**Activity:** A single number is expected: the count of lines in the records below that contain "Fated".

**Available data:**
· · ·

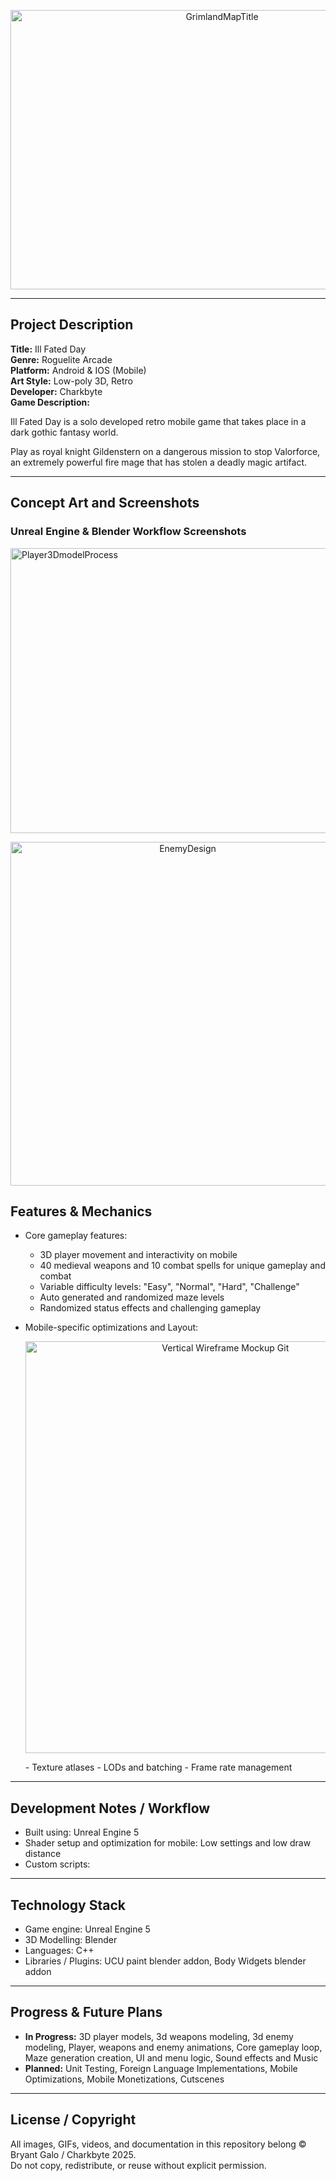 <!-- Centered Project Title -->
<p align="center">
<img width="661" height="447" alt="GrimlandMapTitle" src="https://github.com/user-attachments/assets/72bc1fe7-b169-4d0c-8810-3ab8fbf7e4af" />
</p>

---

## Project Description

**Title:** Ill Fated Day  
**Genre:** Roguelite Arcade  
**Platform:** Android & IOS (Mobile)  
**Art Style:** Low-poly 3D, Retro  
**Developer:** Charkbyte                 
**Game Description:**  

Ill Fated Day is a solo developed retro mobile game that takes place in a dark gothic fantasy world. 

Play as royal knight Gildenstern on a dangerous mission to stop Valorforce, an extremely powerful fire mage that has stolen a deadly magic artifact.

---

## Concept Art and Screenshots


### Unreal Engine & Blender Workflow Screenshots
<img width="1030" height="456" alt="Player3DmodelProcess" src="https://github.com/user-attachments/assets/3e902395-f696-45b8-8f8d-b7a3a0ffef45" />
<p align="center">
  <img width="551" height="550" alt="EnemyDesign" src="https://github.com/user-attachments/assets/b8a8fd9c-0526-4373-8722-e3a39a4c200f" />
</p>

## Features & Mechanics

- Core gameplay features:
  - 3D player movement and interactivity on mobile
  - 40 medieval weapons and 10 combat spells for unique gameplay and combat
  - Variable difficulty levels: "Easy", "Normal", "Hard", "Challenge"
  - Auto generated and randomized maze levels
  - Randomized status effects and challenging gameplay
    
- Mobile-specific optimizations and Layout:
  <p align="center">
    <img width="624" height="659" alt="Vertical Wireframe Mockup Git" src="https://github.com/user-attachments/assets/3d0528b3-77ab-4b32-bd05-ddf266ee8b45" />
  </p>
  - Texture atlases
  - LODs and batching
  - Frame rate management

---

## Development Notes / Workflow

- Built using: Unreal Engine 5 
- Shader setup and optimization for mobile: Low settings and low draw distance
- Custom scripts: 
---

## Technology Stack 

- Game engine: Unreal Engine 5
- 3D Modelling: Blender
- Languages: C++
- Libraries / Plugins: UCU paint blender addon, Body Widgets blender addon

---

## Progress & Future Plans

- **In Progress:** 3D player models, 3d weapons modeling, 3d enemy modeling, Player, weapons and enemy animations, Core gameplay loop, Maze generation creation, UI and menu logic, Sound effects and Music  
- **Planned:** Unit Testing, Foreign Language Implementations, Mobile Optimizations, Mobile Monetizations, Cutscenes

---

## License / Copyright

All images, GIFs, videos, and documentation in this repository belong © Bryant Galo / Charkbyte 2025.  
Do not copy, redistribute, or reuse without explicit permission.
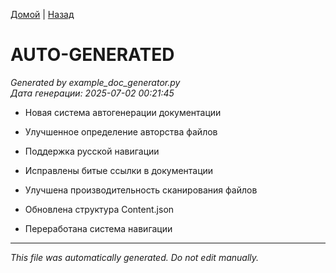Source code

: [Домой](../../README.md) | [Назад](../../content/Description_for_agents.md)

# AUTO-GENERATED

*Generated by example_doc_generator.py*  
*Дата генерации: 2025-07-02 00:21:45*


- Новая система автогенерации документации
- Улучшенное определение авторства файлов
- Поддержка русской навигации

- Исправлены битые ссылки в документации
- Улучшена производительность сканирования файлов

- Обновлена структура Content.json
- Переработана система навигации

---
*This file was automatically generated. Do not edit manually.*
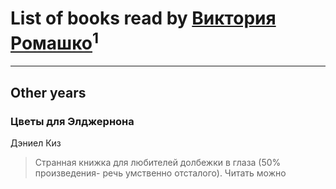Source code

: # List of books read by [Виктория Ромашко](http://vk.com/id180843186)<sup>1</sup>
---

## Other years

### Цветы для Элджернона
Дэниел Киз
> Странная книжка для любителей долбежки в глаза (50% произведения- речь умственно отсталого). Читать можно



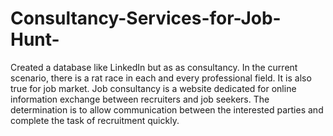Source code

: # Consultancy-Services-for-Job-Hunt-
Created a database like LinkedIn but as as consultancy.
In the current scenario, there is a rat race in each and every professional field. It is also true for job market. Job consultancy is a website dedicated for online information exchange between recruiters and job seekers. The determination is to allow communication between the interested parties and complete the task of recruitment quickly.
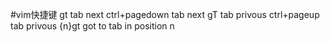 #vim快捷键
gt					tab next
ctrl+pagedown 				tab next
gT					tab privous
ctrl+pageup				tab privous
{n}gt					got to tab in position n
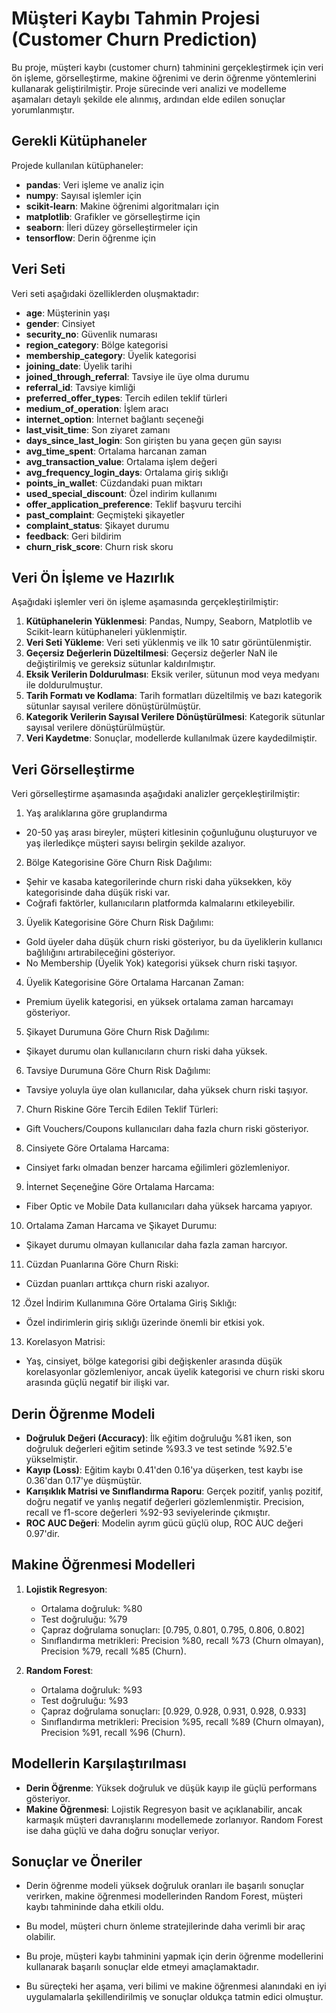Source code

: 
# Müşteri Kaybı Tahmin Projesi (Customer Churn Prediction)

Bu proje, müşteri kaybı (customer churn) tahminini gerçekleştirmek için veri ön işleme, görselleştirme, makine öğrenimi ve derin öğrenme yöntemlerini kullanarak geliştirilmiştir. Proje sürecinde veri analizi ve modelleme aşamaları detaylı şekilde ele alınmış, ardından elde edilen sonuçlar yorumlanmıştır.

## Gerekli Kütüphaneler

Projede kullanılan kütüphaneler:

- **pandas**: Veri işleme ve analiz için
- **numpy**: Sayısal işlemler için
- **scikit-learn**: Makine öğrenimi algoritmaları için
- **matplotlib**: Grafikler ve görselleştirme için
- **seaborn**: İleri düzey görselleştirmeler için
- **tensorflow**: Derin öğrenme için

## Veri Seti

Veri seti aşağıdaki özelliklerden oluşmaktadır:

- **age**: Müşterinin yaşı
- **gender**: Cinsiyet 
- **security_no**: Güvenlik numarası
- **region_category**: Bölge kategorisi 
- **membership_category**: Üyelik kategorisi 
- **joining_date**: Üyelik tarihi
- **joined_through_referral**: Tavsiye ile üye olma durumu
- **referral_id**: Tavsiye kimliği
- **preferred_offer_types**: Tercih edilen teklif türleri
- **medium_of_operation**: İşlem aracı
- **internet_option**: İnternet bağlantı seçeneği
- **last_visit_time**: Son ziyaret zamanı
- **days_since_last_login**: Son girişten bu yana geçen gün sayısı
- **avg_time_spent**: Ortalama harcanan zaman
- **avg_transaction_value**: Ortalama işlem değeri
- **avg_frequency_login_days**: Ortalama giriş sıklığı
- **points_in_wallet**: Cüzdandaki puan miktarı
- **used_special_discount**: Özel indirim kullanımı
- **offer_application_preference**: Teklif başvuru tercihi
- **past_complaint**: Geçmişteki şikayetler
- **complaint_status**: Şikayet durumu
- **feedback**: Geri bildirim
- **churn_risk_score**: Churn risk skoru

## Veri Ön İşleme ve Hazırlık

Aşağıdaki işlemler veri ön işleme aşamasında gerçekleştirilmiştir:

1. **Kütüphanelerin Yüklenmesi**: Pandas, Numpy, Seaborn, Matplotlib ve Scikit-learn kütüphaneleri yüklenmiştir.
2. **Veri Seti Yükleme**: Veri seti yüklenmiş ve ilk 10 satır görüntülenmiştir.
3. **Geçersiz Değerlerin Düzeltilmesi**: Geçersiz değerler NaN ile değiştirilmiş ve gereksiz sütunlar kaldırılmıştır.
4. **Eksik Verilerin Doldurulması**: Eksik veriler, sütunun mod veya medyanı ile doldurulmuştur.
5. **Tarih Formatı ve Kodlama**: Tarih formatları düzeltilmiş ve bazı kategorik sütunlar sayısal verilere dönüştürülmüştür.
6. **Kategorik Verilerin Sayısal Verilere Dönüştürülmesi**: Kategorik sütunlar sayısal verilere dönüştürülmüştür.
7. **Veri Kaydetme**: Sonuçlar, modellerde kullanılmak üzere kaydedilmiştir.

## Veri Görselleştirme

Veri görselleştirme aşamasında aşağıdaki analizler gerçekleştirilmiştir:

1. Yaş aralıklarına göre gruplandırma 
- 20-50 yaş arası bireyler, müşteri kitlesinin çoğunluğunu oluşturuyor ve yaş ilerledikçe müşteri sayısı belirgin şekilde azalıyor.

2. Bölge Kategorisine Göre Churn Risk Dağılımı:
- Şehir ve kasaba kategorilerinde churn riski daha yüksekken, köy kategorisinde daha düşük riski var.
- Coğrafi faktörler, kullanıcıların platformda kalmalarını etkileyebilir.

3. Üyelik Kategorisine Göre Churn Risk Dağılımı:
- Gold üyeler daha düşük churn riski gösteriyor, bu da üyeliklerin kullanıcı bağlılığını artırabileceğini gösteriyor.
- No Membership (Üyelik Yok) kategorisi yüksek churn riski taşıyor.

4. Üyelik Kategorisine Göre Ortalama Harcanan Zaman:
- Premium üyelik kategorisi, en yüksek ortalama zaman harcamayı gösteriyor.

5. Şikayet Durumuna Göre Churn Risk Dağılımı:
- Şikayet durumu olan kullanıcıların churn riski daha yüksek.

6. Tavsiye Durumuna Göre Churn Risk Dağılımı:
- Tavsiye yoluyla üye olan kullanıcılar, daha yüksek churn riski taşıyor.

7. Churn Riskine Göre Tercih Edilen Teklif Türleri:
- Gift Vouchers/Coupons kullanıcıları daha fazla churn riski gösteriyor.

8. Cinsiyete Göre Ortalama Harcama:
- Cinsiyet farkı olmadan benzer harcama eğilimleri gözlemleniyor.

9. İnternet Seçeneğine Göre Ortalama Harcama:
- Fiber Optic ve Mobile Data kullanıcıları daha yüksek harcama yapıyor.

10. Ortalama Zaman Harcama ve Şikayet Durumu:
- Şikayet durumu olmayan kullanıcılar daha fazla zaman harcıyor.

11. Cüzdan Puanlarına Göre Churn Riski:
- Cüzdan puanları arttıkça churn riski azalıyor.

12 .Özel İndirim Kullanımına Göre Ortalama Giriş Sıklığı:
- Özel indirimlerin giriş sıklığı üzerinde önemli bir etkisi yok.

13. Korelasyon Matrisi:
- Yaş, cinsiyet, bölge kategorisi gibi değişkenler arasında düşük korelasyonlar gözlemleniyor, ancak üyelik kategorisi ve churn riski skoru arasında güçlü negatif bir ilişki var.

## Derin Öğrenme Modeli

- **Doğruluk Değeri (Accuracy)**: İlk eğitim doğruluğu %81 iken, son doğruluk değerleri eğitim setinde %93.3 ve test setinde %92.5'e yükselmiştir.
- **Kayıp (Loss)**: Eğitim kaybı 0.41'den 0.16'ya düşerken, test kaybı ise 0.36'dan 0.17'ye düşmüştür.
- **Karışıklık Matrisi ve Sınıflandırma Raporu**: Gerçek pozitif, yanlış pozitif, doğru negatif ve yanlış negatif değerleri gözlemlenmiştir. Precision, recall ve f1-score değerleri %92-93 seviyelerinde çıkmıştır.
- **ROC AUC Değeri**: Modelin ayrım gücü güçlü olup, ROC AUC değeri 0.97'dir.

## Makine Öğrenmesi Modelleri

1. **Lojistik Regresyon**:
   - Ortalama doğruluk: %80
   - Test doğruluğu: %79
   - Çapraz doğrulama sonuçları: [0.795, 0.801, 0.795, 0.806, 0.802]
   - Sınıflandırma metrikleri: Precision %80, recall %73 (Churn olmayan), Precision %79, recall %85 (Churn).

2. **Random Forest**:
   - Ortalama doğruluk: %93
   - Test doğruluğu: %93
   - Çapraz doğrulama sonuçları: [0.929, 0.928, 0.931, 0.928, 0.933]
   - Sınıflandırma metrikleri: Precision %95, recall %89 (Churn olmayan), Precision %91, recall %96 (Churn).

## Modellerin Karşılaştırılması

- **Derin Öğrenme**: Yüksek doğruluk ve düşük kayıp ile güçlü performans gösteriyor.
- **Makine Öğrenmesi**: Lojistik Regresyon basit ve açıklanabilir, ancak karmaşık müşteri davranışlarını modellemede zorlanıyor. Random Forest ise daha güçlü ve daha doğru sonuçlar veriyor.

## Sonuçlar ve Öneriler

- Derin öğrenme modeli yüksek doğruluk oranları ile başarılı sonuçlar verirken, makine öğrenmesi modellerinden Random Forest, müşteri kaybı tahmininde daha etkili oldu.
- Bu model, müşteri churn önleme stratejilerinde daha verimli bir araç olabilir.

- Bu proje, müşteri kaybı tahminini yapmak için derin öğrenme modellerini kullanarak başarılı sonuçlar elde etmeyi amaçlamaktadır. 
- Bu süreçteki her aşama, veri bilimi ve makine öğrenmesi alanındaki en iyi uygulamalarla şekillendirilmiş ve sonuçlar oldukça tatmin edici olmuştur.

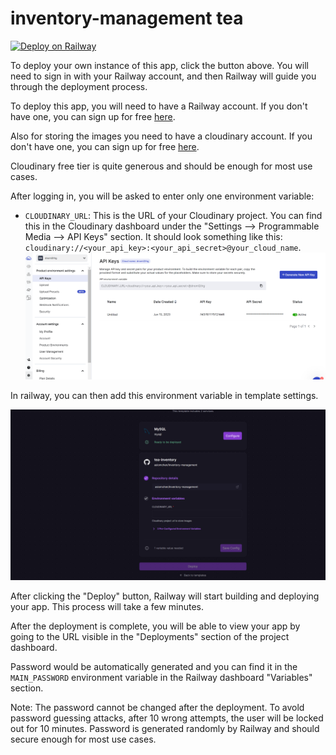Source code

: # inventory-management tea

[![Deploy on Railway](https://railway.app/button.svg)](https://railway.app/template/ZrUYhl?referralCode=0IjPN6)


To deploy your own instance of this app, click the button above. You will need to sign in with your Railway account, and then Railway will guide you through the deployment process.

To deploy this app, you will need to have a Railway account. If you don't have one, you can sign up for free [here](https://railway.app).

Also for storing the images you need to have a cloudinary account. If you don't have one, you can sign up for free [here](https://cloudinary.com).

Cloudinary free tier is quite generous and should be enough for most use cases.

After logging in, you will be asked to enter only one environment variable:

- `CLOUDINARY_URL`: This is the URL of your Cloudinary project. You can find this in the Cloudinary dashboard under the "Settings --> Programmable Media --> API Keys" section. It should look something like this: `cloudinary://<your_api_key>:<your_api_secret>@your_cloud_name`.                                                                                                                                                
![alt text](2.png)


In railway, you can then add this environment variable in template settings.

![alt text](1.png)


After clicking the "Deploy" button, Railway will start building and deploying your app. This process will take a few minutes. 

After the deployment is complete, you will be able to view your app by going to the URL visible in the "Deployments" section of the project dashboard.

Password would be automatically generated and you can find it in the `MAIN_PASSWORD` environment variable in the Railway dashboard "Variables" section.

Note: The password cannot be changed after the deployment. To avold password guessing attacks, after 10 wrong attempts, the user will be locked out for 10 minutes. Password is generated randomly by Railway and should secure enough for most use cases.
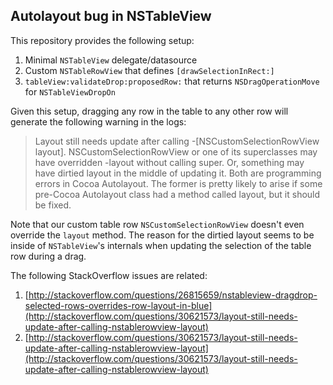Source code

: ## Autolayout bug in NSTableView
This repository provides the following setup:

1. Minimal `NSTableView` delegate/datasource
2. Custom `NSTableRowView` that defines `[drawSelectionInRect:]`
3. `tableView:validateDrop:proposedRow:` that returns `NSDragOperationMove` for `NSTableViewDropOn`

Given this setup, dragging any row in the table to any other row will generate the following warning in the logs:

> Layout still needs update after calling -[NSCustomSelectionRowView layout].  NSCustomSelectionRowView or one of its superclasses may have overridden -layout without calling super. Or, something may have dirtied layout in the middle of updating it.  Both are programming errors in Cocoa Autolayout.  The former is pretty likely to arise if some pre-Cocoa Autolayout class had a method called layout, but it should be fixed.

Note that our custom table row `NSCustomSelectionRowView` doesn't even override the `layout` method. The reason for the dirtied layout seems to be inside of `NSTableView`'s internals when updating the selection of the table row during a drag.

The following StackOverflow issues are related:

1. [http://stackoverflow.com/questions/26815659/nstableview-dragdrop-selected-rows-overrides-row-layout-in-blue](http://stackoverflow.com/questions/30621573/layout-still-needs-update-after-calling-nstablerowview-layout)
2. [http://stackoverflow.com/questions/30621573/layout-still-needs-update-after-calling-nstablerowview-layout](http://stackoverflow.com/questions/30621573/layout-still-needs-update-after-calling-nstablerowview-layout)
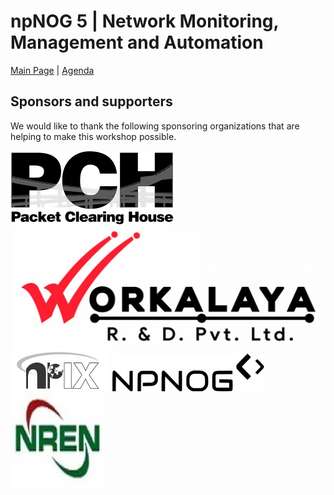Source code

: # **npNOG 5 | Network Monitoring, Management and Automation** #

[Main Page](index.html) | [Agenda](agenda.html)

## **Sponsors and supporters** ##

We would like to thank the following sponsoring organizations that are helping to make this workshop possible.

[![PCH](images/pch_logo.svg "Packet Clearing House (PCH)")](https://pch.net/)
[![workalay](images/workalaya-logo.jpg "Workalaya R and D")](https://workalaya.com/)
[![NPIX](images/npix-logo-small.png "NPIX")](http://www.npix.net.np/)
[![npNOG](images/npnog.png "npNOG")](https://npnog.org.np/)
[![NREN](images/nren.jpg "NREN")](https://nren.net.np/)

· · ·

**Solution for this problem:** 2